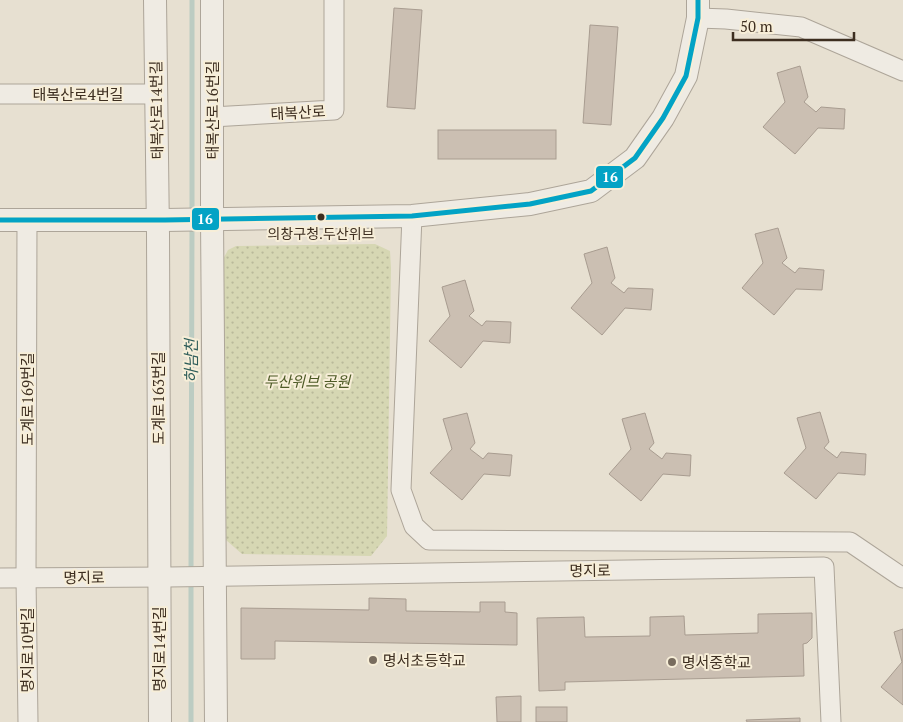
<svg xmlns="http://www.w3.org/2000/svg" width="903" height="722" viewBox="0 0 903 722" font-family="'PT Serif','Noto Sans KR',serif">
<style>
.park{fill:url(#park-dots)}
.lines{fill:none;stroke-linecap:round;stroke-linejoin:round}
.stream{stroke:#bcccc2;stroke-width:5}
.building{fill:#cbbfb2;stroke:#a89c90}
.minor-casing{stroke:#ada599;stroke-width:21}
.tertiary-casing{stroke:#ada599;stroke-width:24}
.minor{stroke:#efebe3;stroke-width:19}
.tertiary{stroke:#efebe3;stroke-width:22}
.bus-1-casing{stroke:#f7eed8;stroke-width:9}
.bus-1{stroke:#03a3c5;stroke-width:5}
.bus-dot{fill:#3d2e20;stroke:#f7eed8;stroke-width:2}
.poi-dot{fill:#786c5e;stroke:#f7eed8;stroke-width:2}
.labels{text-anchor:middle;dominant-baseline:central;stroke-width:4;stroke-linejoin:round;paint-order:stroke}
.bus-label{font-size:14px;fill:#3d2e20;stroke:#f7eed8}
.street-label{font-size:15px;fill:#3d2e20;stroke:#f7eed8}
.park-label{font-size:15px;font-style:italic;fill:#4d5a26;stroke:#f7eed8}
.poi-label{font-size:15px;fill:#3d2e20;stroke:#f7eed8;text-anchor:start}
.water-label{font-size:16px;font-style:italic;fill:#2f5d5a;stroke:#f7eed8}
.line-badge{stroke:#f7eed8;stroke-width:2}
.badge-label{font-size:14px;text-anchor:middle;font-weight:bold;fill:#fff}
</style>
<defs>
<pattern id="park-dots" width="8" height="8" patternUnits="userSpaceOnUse" patternTransform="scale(1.25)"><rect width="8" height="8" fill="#d6d7b3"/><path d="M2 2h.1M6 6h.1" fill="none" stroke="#b9b99a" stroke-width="1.8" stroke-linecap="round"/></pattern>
</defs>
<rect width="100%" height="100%" fill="#e7e0d1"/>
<path class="park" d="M375,244L390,251L391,268L387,536L371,556L242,554L226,540L222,261L228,250L236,246Z"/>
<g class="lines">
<g class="stream">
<path d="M192,214V0"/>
<path d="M191,572L192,225"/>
<path d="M191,722V580"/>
</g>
</g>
<g class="building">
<path d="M394,8L422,10L415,109L387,107Z"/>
<path d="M590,25L618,27L611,125L583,123Z"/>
<path d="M800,66L808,97L804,102L816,112L821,107L845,109L844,129L818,128L795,154L763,127L785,102L777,73Z"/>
<rect x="438" y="130" width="118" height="29"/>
<path d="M778,228L787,258L782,263L795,273L799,268L824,270L822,290L796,289L774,315L742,288L763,263L755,234Z"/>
<path d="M607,247L615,278L611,283L624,293L628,288L653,289L651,310L625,308L602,335L571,308L592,283L584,254Z"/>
<path d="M465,280L474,311L469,316L482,326L486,321L511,322L510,343L483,341L461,368L429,341L450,316L442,287Z"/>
<path d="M820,412L829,442L824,448L837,458L841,452L866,454L865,475L838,473L816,499L784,473L806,448L797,418Z"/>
<path d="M467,413L475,443L470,449L483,459L488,453L512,455L510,476L484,474L462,500L430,473L452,449L443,419Z"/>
<path d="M645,413L654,443L649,449L662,459L666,453L691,455L690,476L663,474L641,501L609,474L631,449L622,419Z"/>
<path d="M369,598L406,599V611L480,612V602H505V612L517,613V645L275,641V659H241V608L369,610Z"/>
<path d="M812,613V638L807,643L803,644L804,676L565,682V690L539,691L537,618L584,617L585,637L650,636V617L684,616L685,635L758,633V614Z"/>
<path d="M903,629V705L881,687L902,662L894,632Z"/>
<path d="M521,696V722H497L496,697Z"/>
<rect x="536" y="707" width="31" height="15"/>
<path d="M800,718V722H747L746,720Z"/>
</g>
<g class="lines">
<g class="minor-casing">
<g id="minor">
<path d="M698,18L726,19L801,27L903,71"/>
<path d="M0,94H156"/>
<path d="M212,117L334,110V0"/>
<path d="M412,216L401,490L414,526L429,540L850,542L903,578"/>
<path d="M27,220L26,578L28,722"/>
<path d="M0,578L168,577L824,567L831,722"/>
</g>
</g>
<g class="tertiary-casing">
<g id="tertiary">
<path d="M155,0L158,234L160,722"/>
<path d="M212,0V219L216,722"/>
<path d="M0,220H165L412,216L530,204L591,191L635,158L663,118L686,76L698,18V0"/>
</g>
</g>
<use href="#minor" class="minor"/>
<use href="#tertiary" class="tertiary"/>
<g class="bus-1-casing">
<path id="bus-1" d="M0,220H165L412,216L530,204L591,191L635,158L663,118L686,76L698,18V0"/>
</g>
<use href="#bus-1" class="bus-1"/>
</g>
<circle class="bus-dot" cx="321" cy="217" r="4.5"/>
<g class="poi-dot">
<circle cx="373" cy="660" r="5"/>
<circle cx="672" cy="662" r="5"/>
</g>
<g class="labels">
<g class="bus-label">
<text x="321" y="233">의창구청.두산위브</text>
</g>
<g class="street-label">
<text x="78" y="94">태복산로4번길</text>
<text transform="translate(156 110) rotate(-91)">태복산로14번길</text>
<text transform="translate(212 110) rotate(-90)">태복산로16번길</text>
<text transform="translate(298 112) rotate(-3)">태복산로</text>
<text transform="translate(158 398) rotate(-90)">도계로163번길</text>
<text transform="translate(27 399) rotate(-90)">도계로169번길</text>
<text transform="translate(590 570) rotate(-1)">명지로</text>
<text transform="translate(84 577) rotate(-1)">명지로</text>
<text transform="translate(159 649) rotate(-90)">명지로14번길</text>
<text transform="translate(27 650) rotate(-90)">명지로10번길</text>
</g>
<g class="park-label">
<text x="307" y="381">두산위브 공원</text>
</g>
<g class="poi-label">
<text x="383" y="660">명서초등학교</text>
<text x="682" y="662">명서중학교</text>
</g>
<g class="water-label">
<text transform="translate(191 361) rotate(-90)">하남천</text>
</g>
</g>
<g class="line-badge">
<rect x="595" y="165" width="29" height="24" rx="5" fill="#03a3c5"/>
<rect x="191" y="207" width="29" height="24" rx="5" fill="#03a3c5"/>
</g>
<g class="badge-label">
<text x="610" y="182">16</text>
<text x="205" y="224">16</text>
</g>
<path d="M733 32v8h121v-8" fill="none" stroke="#3d2e20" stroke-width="2.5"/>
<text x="740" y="32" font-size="15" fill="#3d2e20" stroke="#f7eed8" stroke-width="4" paint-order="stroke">50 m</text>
</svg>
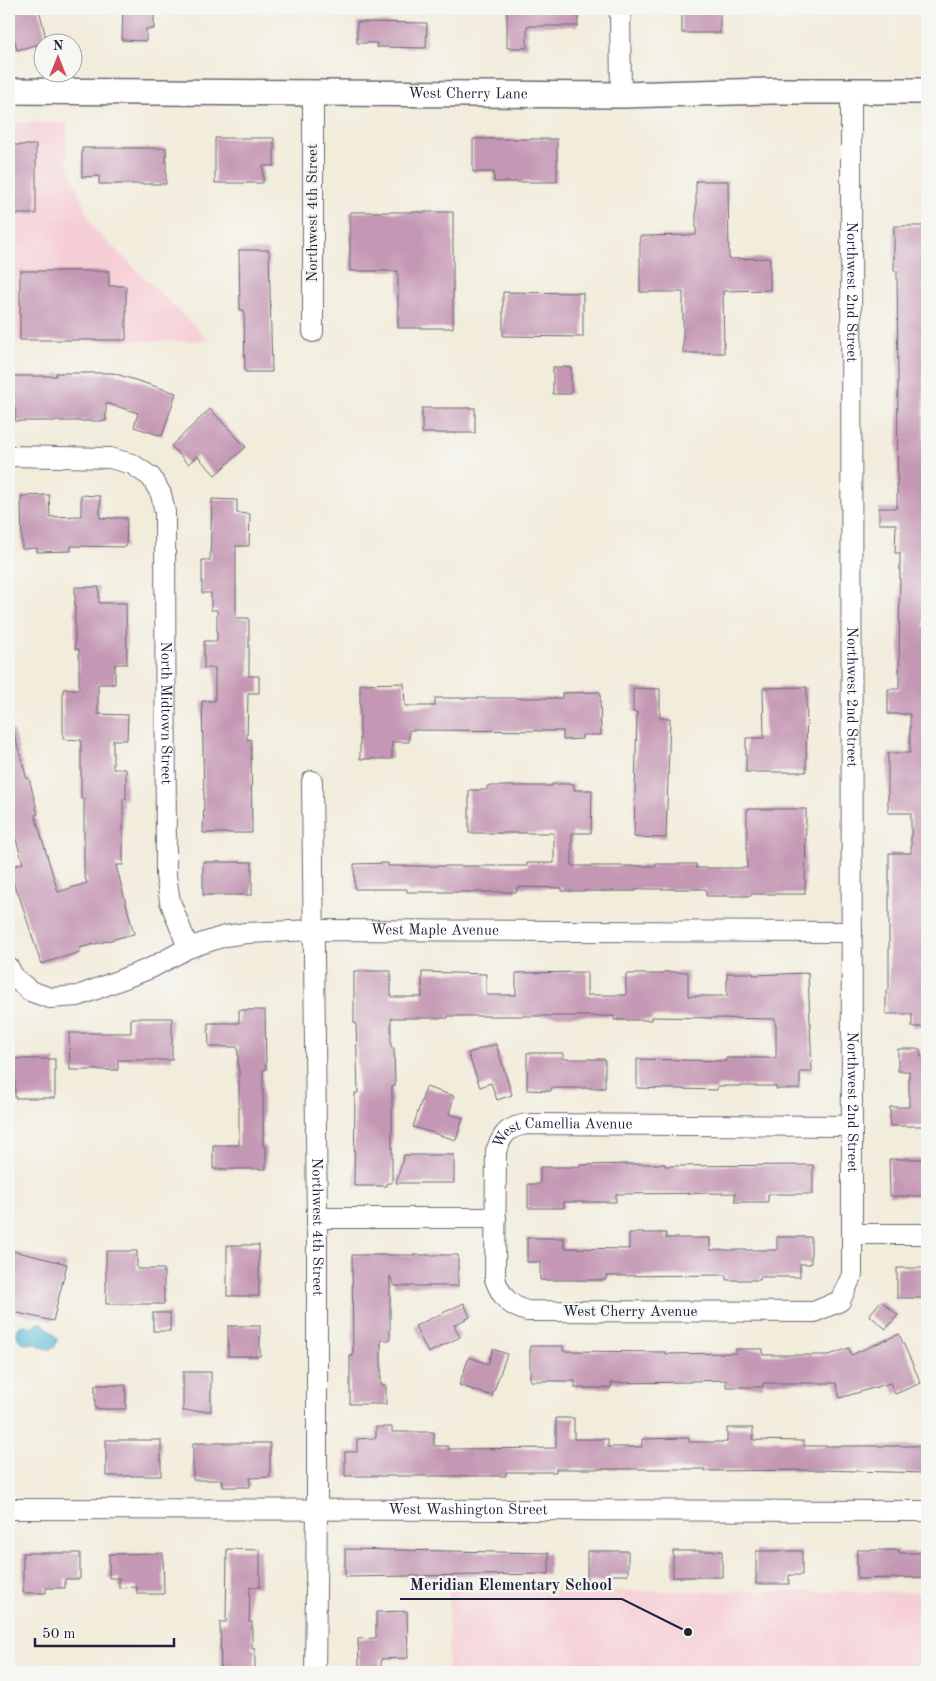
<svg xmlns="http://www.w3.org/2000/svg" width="936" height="1681" font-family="'Old Standard TT',serif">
<rect width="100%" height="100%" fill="#f6f6f2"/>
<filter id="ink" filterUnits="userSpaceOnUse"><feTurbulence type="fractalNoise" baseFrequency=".02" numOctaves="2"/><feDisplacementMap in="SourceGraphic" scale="10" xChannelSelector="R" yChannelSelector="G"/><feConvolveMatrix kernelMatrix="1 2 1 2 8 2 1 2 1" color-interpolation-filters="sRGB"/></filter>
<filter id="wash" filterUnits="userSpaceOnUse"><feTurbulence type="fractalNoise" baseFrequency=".0096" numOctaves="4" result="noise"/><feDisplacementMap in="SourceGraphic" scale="20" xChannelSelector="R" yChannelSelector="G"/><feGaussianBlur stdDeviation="1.12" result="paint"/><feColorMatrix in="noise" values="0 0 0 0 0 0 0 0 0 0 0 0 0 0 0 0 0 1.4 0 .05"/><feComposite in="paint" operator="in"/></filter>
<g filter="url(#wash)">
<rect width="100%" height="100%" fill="#f2ecdb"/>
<g fill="#f6cfd6">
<polygon points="9,123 67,123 67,163 93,228 210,341 9,341"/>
<polygon points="449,1590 927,1592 927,1672 448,1672"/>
</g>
<path fill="#5bbed9" stroke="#3e708a" d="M37 1323H43L58 1339C53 1358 43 1345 33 1343 33 1343 25 1344 25 1344 17 1340 14 1333 20 1326L25 1325 32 1328Z"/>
<g id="blocks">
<g fill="#c497b4">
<polygon points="9,9 39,9 47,42 17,50 9,16"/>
<polygon points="123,9 154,9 154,29 146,29 146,41 122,40"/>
<polygon points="507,9 578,9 578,26 527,26 527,48 507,48"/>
<rect x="682" y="9" width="38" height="24"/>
<polygon points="357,22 427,23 426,48 377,47 377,43 357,43"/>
<polygon points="215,138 274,138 274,166 263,166 263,183 215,183"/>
<polygon points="473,139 557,139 557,182 494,182 494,172 473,172"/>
<rect x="9" y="145" width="27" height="69"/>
<polygon points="82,148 166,148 166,184 99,184 99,176 82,177"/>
<polygon points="696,181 728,181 729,259 770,258 770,290 723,291 724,353 683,353 683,292 640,292 640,236 696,235"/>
<polygon points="350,212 453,212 453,328 398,328 398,271 350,271"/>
<polygon points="894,226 924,226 924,294 927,294 927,324 923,324 924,452 926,452 924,628 927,628 927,1027 912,1027 912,1014 886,1014 886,990 889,990 889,853 911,853 911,813 888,813 888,753 910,753 910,714 888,714 888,689 899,689 900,553 895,553 896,524 879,524 879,508 897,508 898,382 897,271 894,271"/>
<polygon points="239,250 269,250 272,372 245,372 244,310 240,310"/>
<polygon points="20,271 109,271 109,286 126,286 126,340 20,340"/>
<polygon points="503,292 583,293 583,337 503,336"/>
<rect x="553" y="367" width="18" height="27"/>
<polygon points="56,373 113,373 176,393 162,436 134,427 138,413 106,403 106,421 15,421 15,408 9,408 9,376 56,376"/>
<rect x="422" y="408" width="53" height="25"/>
<polygon points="210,409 246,447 215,475 197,456 188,464 171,446"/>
<polygon points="49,495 50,517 81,516 81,495 100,496 100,518 105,518 105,520 106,518 127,518 126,547 71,546 71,551 37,552 37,548 22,549 21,496"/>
<polygon points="212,499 237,500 237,513 250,514 249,546 236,546 236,618 249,618 249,676 259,676 259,693 248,693 247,740 251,739 252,833 203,833 204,800 202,701 215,701 215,668 204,668 204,641 217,641 217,610 211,610 211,593 202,593 202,560 210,560"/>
<polygon points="75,587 99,587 99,603 126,603 127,664 115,664 115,684 98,684 98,714 128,715 127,740 113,740 113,769 126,769 126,799 123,799 123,865 116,865 134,934 79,948 80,952 41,964 18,892 16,892 9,868 23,863 14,833 9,835 9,731 13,730 27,779 29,778 38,814 35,815 58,892 87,883 84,874 84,799 81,799 81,740 63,739 63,689 79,689 79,649 75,649"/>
<polygon points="404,683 405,706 435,706 435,698 562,698 562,693 600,692 601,735 582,735 582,739 563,740 563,731 409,730 409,742 392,742 392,759 360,759 360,684"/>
<polygon points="807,687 806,772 746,772 746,738 764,738 763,688"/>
<polygon points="633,688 660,689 660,718 670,718 666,838 634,837 637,712 633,712"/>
<polygon points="552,784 574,784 574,790 592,790 591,833 572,833 572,866 656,866 656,864 696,864 696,868 747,868 747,809 806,809 805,894 751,894 751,896 706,896 706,889 636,889 636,891 562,891 562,888 517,887 517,892 407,892 407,889 355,889 354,864 388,863 388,866 527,866 527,863 554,863 554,833 469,833 469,790 487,790 487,786 552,786"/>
<rect x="203" y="862" width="49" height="33"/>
<polygon points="354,971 391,971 391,997 422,997 422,972 486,974 486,995 516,995 516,973 587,972 587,995 626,995 626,974 663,974 663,972 688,972 688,996 727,996 727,973 753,973 753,975 808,973 812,1072 800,1072 800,1089 776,1089 776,1086 717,1086 717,1090 637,1088 637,1059 726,1061 726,1058 776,1058 776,1025 775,1025 775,1019 652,1017 652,1020 614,1020 614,1016 448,1016 448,1018 391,1018 391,1048 394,1048 395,1086 392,1086 392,1183 387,1183 387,1186 354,1186 355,1093 358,1093 356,1023 354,1023"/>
<polygon points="239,1010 265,1010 266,1070 263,1070 263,1146 266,1146 266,1169 213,1169 213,1145 239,1145 239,1070 238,1070 238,1047 209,1047 208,1023 239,1023"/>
<polygon points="131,1018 172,1018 172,1060 118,1060 118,1070 70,1070 69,1033 131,1033"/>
<polygon points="496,1044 512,1095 497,1100 491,1083 480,1087 468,1053"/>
<polygon points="898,1049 920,1049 921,1057 927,1057 927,1126 890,1126 890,1107 909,1107 909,1071 898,1071"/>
<polygon points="527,1053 563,1053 563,1059 605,1059 605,1088 551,1088 551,1091 527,1090"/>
<rect x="15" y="1059" width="40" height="39"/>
<polygon points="426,1087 454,1096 449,1114 463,1118 456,1140 413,1127"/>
<polygon points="404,1155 454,1155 454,1183 396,1183"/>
<polygon points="889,1159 927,1159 927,1196 890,1196"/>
<polygon points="632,1164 665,1164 665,1166 813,1165 813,1194 768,1194 768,1202 735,1202 735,1193 616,1194 616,1202 564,1202 564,1208 528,1208 528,1184 540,1184 540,1167 580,1167 580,1165"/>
<polygon points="629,1233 666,1233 666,1238 710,1238 710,1250 777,1250 777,1237 811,1237 811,1264 800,1264 800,1277 760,1277 760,1280 726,1280 726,1275 606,1276 606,1280 540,1280 540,1262 527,1262 527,1238 564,1238 564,1248 629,1249"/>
<rect x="227" y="1245" width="32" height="51"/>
<polygon points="9,1250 67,1264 53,1321 9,1311"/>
<polygon points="106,1251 137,1251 137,1269 164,1269 164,1304 106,1304"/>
<polygon points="352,1255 458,1255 458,1286 395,1286 390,1276 390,1340 381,1340 381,1385 386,1385 386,1404 350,1404 350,1356 353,1356"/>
<rect x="897" y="1268" width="30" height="30"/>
<polygon points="881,1301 898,1315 886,1329 869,1315"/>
<polygon points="464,1303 470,1317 454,1325 460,1337 428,1353 415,1326"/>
<rect x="153" y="1313" width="17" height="18"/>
<rect x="228" y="1326" width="32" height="30"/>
<polygon points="899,1334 921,1383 895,1394 890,1383 840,1398 836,1383 763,1383 763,1387 726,1387 726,1380 691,1381 691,1382 611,1383 611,1388 575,1388 575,1381 530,1381 530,1346 563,1346 563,1351 666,1352 666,1354 736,1353 736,1349 763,1349 763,1355 829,1355 849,1348 851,1355"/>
<polygon points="493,1349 507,1354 492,1396 459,1385 469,1357 488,1364"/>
<rect x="183" y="1372" width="28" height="39"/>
<rect x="95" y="1385" width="31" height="24"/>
<polygon points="556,1418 574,1418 574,1439 608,1439 608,1447 642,1447 642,1439 689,1438 689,1442 727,1442 727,1428 753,1428 753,1440 804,1441 804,1446 924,1446 924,1473 822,1470 705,1471 705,1469 556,1469 556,1472 506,1472 506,1476 345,1476 345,1452 357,1452 357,1439 376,1438 376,1427 392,1427 392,1432 434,1432 434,1446 448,1446 448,1449 556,1448"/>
<rect x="106" y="1440" width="55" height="36"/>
<polygon points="193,1443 270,1443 270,1477 250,1478 250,1487 223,1487 223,1480 193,1480"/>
<polygon points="227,1549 260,1550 260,1587 250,1587 249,1622 252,1622 252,1649 255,1649 255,1672 221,1672 220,1622 226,1622"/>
<polygon points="345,1549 549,1553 549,1574 345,1577"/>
<polygon points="857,1550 899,1550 899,1553 927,1553 927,1577 857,1579"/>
<polygon points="587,1551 628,1551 628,1575 610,1575 610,1582 587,1582"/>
<rect x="673" y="1551" width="49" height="26"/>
<polygon points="756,1551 802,1551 802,1575 789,1575 789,1584 756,1584"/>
<polygon points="23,1553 80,1553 80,1579 65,1579 65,1588 46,1588 46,1593 23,1593"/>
<polygon points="163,1553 164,1594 137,1594 137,1587 119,1588 119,1578 109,1578 109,1554"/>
<polygon points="407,1611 408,1658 381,1659 381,1668 359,1668 358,1639 376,1638 376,1612"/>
</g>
</g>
</g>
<g filter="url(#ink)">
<use href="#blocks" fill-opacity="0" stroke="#6b6973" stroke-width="1"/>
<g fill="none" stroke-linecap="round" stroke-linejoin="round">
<g stroke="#6b6973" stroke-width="22">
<g id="minor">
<polyline points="620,9 621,95"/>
<path id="s1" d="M851 91 852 1234V1275L840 1301 814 1312 527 1311C509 1306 501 1296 495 1279L496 1151C503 1133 508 1127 527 1124L852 1126"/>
<polyline points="313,332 313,93"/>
<path id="s2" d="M9 456 110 458 132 464 151 477 161 494 165 512 166 876 170 901 188 948"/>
<path id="s3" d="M312 781 317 1218V1509L315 1672"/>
<path id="s4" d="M9 968 14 977 30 991 50 998 78 996 151 968 188 948 225 936 246 933 313 930 852 932"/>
<polyline points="317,1218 496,1218"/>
<polyline points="852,1234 927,1234"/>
<path id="s5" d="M9 1509 927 1511"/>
</g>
</g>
<g stroke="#6b6973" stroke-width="28">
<g id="major">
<path id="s6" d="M9 91 621 95 773 91H927"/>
</g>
</g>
<use href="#minor" stroke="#fff" stroke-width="20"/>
<use href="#major" stroke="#fff" stroke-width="25"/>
</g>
</g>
<g text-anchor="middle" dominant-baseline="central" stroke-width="4.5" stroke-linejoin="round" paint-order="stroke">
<g font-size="15" fill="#22223b" stroke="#f6f6f2">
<text stroke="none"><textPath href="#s6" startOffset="459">West Cherry Lane</textPath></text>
<text transform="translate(313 213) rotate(-90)">Northwest 4th Street</text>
<text stroke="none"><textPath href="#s1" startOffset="201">Northwest 2nd Street</textPath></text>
<text stroke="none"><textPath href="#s1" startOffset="606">Northwest 2nd Street</textPath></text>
<text stroke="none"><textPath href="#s2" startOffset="386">North Midtown Street</textPath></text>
<text stroke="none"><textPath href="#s4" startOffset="450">West Maple Avenue</textPath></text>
<text stroke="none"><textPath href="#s1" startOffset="1011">Northwest 2nd Street</textPath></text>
<text stroke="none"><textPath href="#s1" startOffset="1780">West Camellia Avenue</textPath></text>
<text stroke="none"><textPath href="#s3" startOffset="446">Northwest 4th Street</textPath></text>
<text x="630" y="1312">West Cherry Avenue</text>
<text stroke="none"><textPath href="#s5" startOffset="459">West Washington Street</textPath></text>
</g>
</g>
<path fill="none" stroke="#22223b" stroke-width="2" d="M688 1632L622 1599H400"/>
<circle fill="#22223b" stroke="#f6f6f2" stroke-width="2" cx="688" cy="1632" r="5"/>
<g font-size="16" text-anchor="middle" font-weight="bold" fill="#22223b" stroke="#f6f6f2" stroke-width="4.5" stroke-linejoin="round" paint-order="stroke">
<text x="511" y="1590">Meridian Elementary School</text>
</g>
<rect width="936" height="1681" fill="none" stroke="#f6f6f2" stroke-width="30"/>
<g transform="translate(58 58)"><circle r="24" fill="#f6f6f2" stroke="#a1a1a9"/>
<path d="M0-4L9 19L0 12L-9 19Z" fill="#d1495b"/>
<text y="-8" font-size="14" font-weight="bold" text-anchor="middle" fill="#22223b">N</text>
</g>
<path d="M35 1638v8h139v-8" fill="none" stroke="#22223b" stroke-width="2.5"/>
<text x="42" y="1638" font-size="15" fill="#22223b" stroke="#f6f6f2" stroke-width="4" paint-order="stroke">50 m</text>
</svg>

» **PROBLEM REQUIREMENTS**
Every line of the listing that includes the word "feDisplacementMap" must be copied.

» **EXERCISE RESULT**
<filter id="ink" filterUnits="userSpaceOnUse"><feTurbulence type="fractalNoise" baseFrequency=".02" numOctaves="2"/><feDisplacementMap in="SourceGraphic" scale="10" xChannelSelector="R" yChannelSelector="G"/><feConvolveMatrix kernelMatrix="1 2 1 2 8 2 1 2 1" color-interpolation-filters="sRGB"/></filter>
<filter id="wash" filterUnits="userSpaceOnUse"><feTurbulence type="fractalNoise" baseFrequency=".0096" numOctaves="4" result="noise"/><feDisplacementMap in="SourceGraphic" scale="20" xChannelSelector="R" yChannelSelector="G"/><feGaussianBlur stdDeviation="1.12" result="paint"/><feColorMatrix in="noise" values="0 0 0 0 0 0 0 0 0 0 0 0 0 0 0 0 0 1.4 0 .05"/><feComposite in="paint" operator="in"/></filter>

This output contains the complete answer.